## WHAT IS REQUIRED:
Please pick out each line in the items below that contains the word "Comune" and copy those lines.

## DATA FOR ANALYSIS:

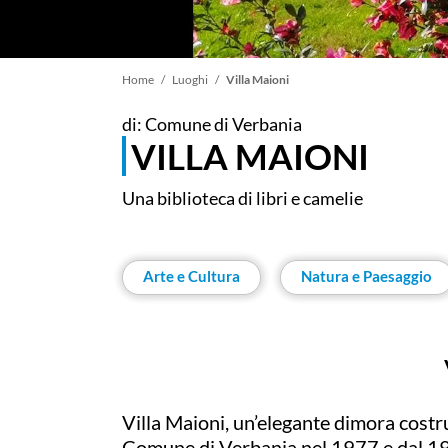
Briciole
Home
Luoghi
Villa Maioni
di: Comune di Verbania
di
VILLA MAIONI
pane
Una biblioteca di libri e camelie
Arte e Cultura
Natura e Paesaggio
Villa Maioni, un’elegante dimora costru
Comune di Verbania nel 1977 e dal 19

...

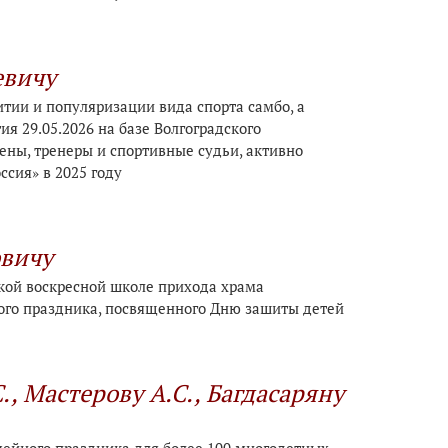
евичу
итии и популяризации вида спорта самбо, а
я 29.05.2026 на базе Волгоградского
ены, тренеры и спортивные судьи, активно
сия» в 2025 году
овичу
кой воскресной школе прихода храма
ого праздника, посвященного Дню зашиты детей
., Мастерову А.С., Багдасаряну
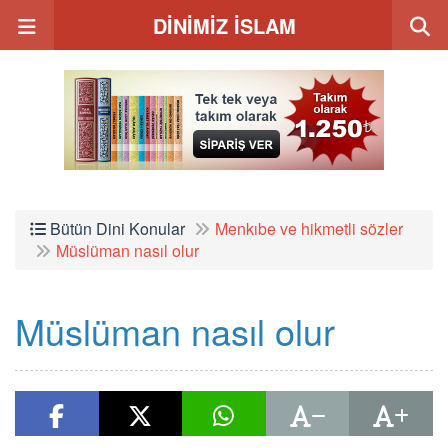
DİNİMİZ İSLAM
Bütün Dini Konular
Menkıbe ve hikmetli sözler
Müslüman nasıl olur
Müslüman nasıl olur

## WORKED SOLUTION:
di: Comune di Verbania
Comune di Verbania nel 1977 e dal 19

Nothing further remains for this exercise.